Verschiedene Internetseiten bieten einen oder mehrere RSS-Feeds an. Für die Nutzer ist dies wie ein Nachrichtenticker, denn wird ein neuer Beitrag veröffentlicht, erhält der Abonnent des RSS-Feeds den Inhalt automatisch und er wird in seinem RSS-Reader angezeigt. Manche Webseiten binden die RSS-Feeds anderer Internetseiten auf ihrer Internetpräsenz ein. Dadurch werden die Inhalte auch auf deren Webseiten angezeigt. Über ein Content Management System kann im Vorhinein festgelegt werden, auf welchen Seiten der eigenen Internetpräsenz und vor allen Dingen in welchem Layout die fremden Inhalte einlaufen sollen. Das ist komfortabler und leichter zu pflegen als eine HTML-Programmierung ohne CMS. Auf die Frage, ob der Betreiber einer Webseite für die Inhalte eines solchen von ihm eingebundenen, fremden RSS-Feeds haftet, musste der Bundesgerichtshof eine Antwort finden.

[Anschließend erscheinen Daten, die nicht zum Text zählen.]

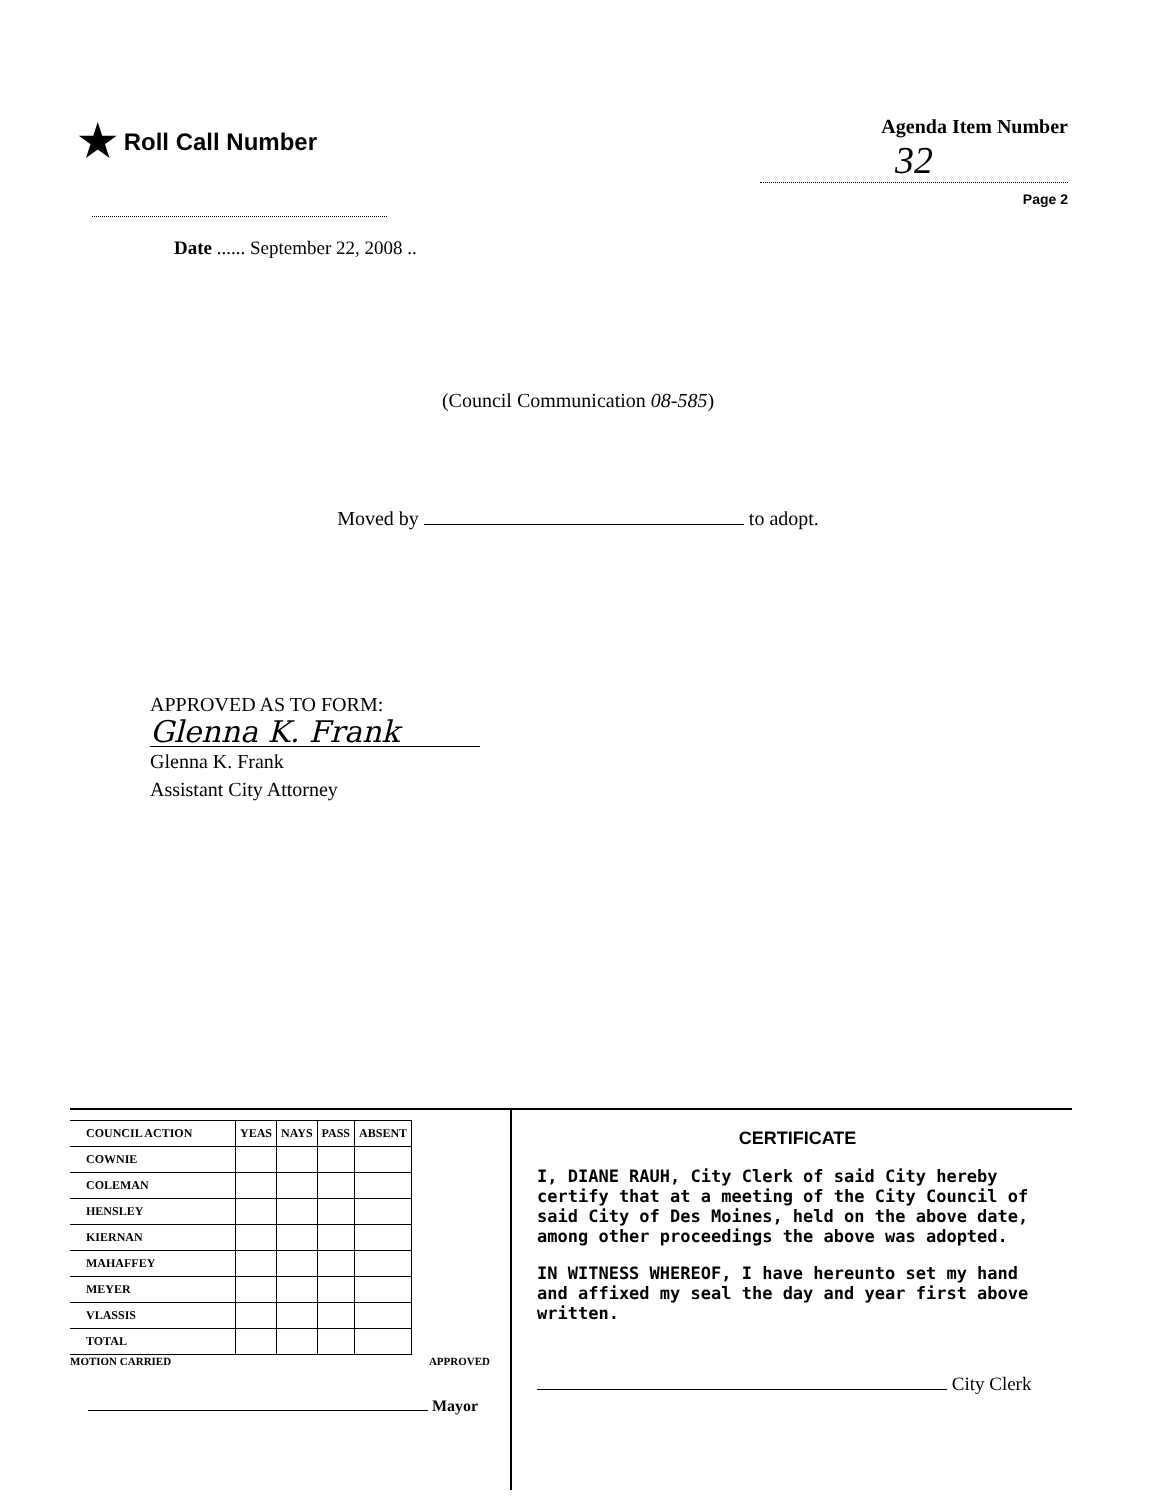★ Roll Call Number
Date ...... September 22, 2008 ..
Agenda Item Number
32
Page 2
(Council Communication 08-585)
Moved by to adopt.
APPROVED AS TO FORM:
Glenna K. Frank
Glenna K. Frank
Assistant City Attorney
| COUNCIL ACTION | YEAS | NAYS | PASS | ABSENT |
| --- | --- | --- | --- | --- |
| COWNIE | | | | |
| COLEMAN | | | | |
| HENSLEY | | | | |
| KIERNAN | | | | |
| MAHAFFEY | | | | |
| MEYER | | | | |
| VLASSIS | | | | |
| TOTAL | | | | |
MOTION CARRIED APPROVED
Mayor
CERTIFICATE
I, DIANE RAUH, City Clerk of said City hereby certify that at a meeting of the City Council of said City of Des Moines, held on the above date, among other proceedings the above was adopted.
IN WITNESS WHEREOF, I have hereunto set my hand and affixed my seal the day and year first above written.
City Clerk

Ein Webseitenbetreiber hatte mehrere RSS-Feeds namhafter Nachrichtenportale eingebunden. Über einen der RSS-Feed wurde ein Foto publiziert, das zu einem Artikel auf einem der Nachrichtenportale gehörte. Mit der Veröffentlichung dieses Bildes war eine Persönlichkeitsrechtsverletzung begangen worden. Aufgrund einer Verfügung entfernte das Nachrichtenportal das Foto. Wenig später verlangte man auch von dem Webseitenbetreiber eine Unterlassung. Daraufhin entfernte auch er die Inhalte, die über den fremden RSS-Feed auf seine Webseite gelangt waren.

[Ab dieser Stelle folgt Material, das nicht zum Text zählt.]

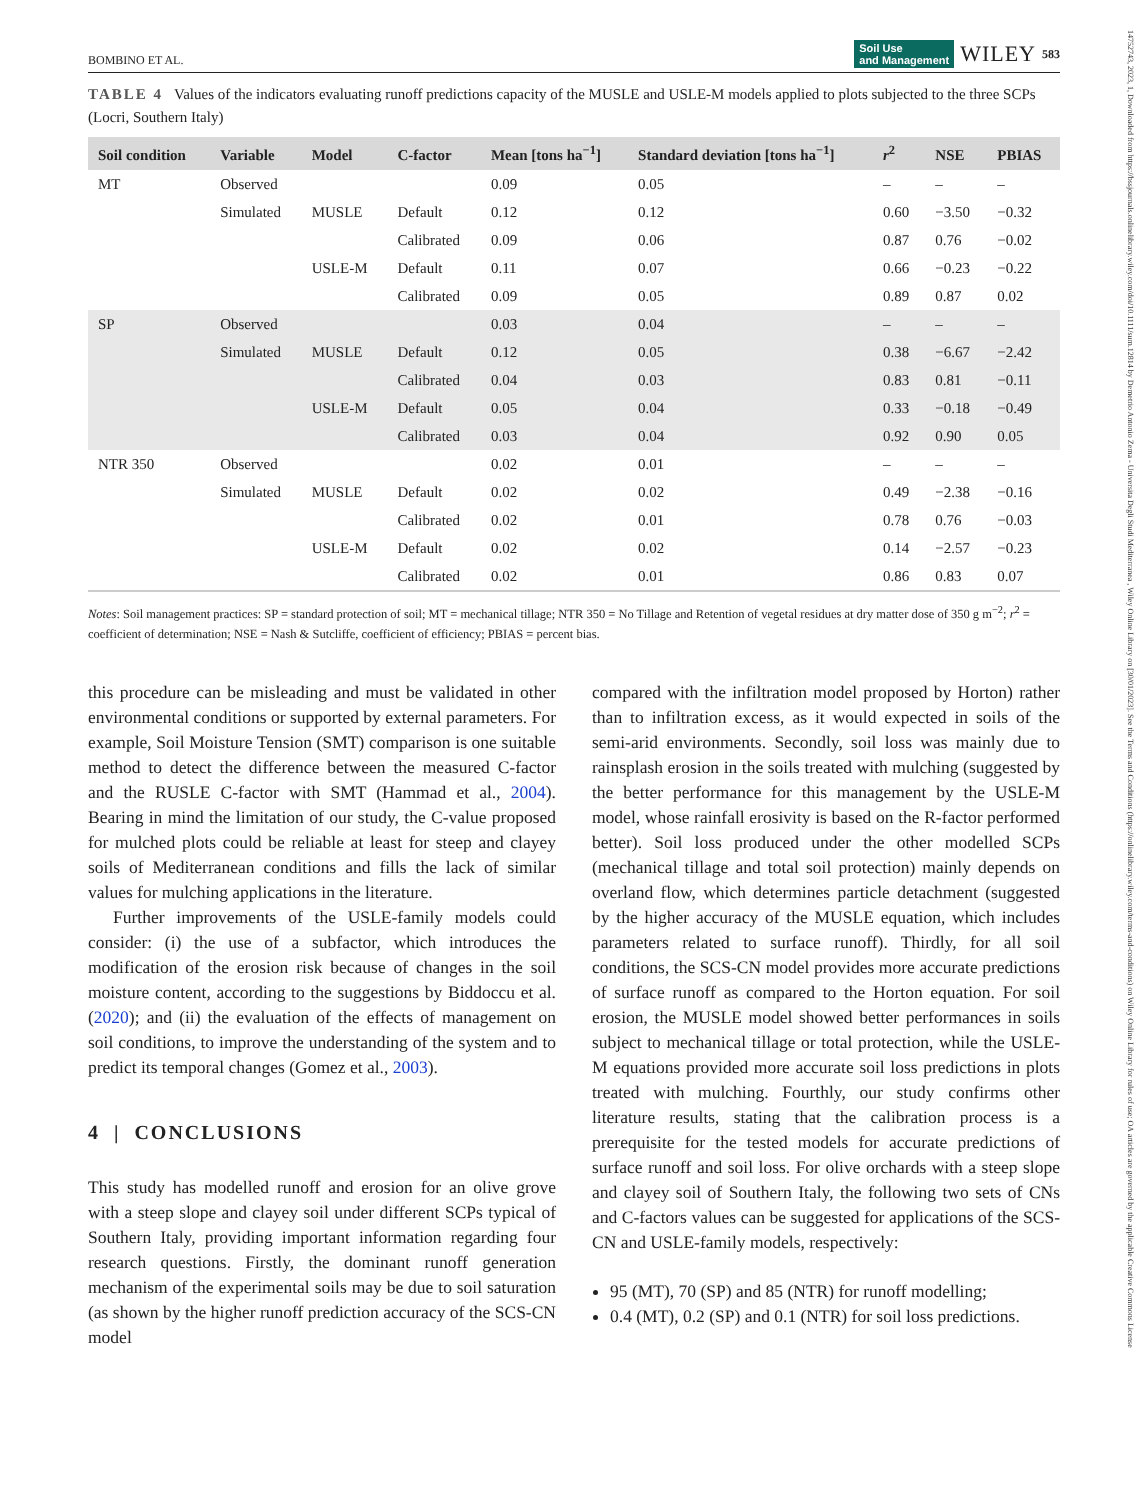14752743, 2023, 1, Downloaded from https://bssjournals.onlinelibrary.wiley.com/doi/10.1111/sum.12814 by Demetrio Antonio Zema - Universita Degli Studi Mediterranea , Wiley Online Library on [30/01/2023]. See the Terms and Conditions (https://onlinelibrary.wiley.com/terms-and-conditions) on Wiley Online Library for rules of use; OA articles are governed by the applicable Creative Commons License
BOMBINO ET AL. Soil Use
and Management WILEY 583
TABLE 4 Values of the indicators evaluating runoff predictions capacity of the MUSLE and USLE-M models applied to plots subjected to the three SCPs (Locri, Southern Italy)
| Soil condition | Variable | Model | C-factor | Mean [tons ha<sup>−1</sup>] | Standard deviation [tons ha<sup>−1</sup>] | r<sup>2</sup> | NSE | PBIAS |
| --- | --- | --- | --- | --- | --- | --- | --- | --- |
| MT | Observed | | | 0.09 | 0.05 | – | – | – |
| | Simulated | MUSLE | Default | 0.12 | 0.12 | 0.60 | −3.50 | −0.32 |
| | | | Calibrated | 0.09 | 0.06 | 0.87 | 0.76 | −0.02 |
| | | USLE-M | Default | 0.11 | 0.07 | 0.66 | −0.23 | −0.22 |
| | | | Calibrated | 0.09 | 0.05 | 0.89 | 0.87 | 0.02 |
| SP | Observed | | | 0.03 | 0.04 | – | – | – |
| | Simulated | MUSLE | Default | 0.12 | 0.05 | 0.38 | −6.67 | −2.42 |
| | | | Calibrated | 0.04 | 0.03 | 0.83 | 0.81 | −0.11 |
| | | USLE-M | Default | 0.05 | 0.04 | 0.33 | −0.18 | −0.49 |
| | | | Calibrated | 0.03 | 0.04 | 0.92 | 0.90 | 0.05 |
| NTR 350 | Observed | | | 0.02 | 0.01 | – | – | – |
| | Simulated | MUSLE | Default | 0.02 | 0.02 | 0.49 | −2.38 | −0.16 |
| | | | Calibrated | 0.02 | 0.01 | 0.78 | 0.76 | −0.03 |
| | | USLE-M | Default | 0.02 | 0.02 | 0.14 | −2.57 | −0.23 |
| | | | Calibrated | 0.02 | 0.01 | 0.86 | 0.83 | 0.07 |
Notes: Soil management practices: SP = standard protection of soil; MT = mechanical tillage; NTR 350 = No Tillage and Retention of vegetal residues at dry matter dose of 350 g m<sup>−2</sup>; r<sup>2</sup> = coefficient of determination; NSE = Nash & Sutcliffe, coefficient of efficiency; PBIAS = percent bias.
this procedure can be misleading and must be validated in other environmental conditions or supported by external parameters. For example, Soil Moisture Tension (SMT) comparison is one suitable method to detect the difference between the measured C-factor and the RUSLE C-factor with SMT (Hammad et al., 2004). Bearing in mind the limitation of our study, the C-value proposed for mulched plots could be reliable at least for steep and clayey soils of Mediterranean conditions and fills the lack of similar values for mulching applications in the literature.
Further improvements of the USLE-family models could consider: (i) the use of a subfactor, which introduces the modification of the erosion risk because of changes in the soil moisture content, according to the suggestions by Biddoccu et al. (2020); and (ii) the evaluation of the effects of management on soil conditions, to improve the understanding of the system and to predict its temporal changes (Gomez et al., 2003).
4 | CONCLUSIONS
This study has modelled runoff and erosion for an olive grove with a steep slope and clayey soil under different SCPs typical of Southern Italy, providing important information regarding four research questions. Firstly, the dominant runoff generation mechanism of the experimental soils may be due to soil saturation (as shown by the higher runoff prediction accuracy of the SCS-CN model
compared with the infiltration model proposed by Horton) rather than to infiltration excess, as it would expected in soils of the semi-arid environments. Secondly, soil loss was mainly due to rainsplash erosion in the soils treated with mulching (suggested by the better performance for this management by the USLE-M model, whose rainfall erosivity is based on the R-factor performed better). Soil loss produced under the other modelled SCPs (mechanical tillage and total soil protection) mainly depends on overland flow, which determines particle detachment (suggested by the higher accuracy of the MUSLE equation, which includes parameters related to surface runoff). Thirdly, for all soil conditions, the SCS-CN model provides more accurate predictions of surface runoff as compared to the Horton equation. For soil erosion, the MUSLE model showed better performances in soils subject to mechanical tillage or total protection, while the USLE-M equations provided more accurate soil loss predictions in plots treated with mulching. Fourthly, our study confirms other literature results, stating that the calibration process is a prerequisite for the tested models for accurate predictions of surface runoff and soil loss. For olive orchards with a steep slope and clayey soil of Southern Italy, the following two sets of CNs and C-factors values can be suggested for applications of the SCS-CN and USLE-family models, respectively:
95 (MT), 70 (SP) and 85 (NTR) for runoff modelling;
0.4 (MT), 0.2 (SP) and 0.1 (NTR) for soil loss predictions.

Strittig war nun noch, ob der Webseitenbetreiber für die entstandenen Rechtsanwaltskosten aufkommen sollte. Der weigerte sich, die Abmahnkosten zu übernehmen. Das Amtsgericht Berlin hat die Klage gegen den Webmaster abgewiesen. Die Darstellung eines RSS-Feeds sei ein automatischer Prozess, bei dem der Einbindende keinen Einfluss auf die Inhalte habe, die er sich zudem nicht durch das Einbinden zu eigen mache. In der Berufung entschied das Landgericht Berlin ebenso, ließ aber eine Revision zu, um die Rechtslage eventuell höchstrichterlich prüfen zu lassen.

So landete die Angelegenheit vor dem Bundesgerichtshof (BGH). Der entschied, dass der Betreiber eines Internetportals, der offensichtlich fremde Nachrichten anderer Medien einbindet, grundsätzlich nicht zu einer Überprüfung der Beiträge auf eine Rechtsverletzung vor deren Veröffentlichung verpflichtet sei. Erst wenn ihm die Rechtsverletzung bekannt geworden ist, sei er verantwortlich. Außerdem kann er dann verpflichtet werden, solche Verletzungen künftig zu verhindern.